### EXERCISE AIM
Which lines run from the one containing "right hip: (210, 265)" to the end of the listing below? Write them out exactly, both ends included, with nothing else.

■ ■ ■ ■ ■ ■ ■

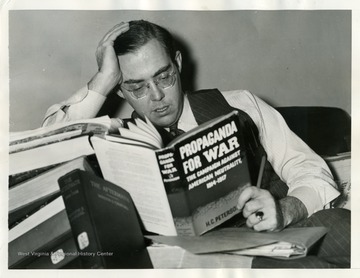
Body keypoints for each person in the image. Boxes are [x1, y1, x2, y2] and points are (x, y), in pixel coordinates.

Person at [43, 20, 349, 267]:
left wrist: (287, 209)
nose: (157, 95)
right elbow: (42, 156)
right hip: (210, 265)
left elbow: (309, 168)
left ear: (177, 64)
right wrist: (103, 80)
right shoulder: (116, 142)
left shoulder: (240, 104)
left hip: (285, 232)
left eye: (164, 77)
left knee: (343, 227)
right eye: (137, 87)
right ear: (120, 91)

■ ■ ■ ■ ■ ■ ■

### ANSWER FOR THE TASK
right hip: (210, 265)
left elbow: (309, 168)
left ear: (177, 64)
right wrist: (103, 80)
right shoulder: (116, 142)
left shoulder: (240, 104)
left hip: (285, 232)
left eye: (164, 77)
left knee: (343, 227)
right eye: (137, 87)
right ear: (120, 91)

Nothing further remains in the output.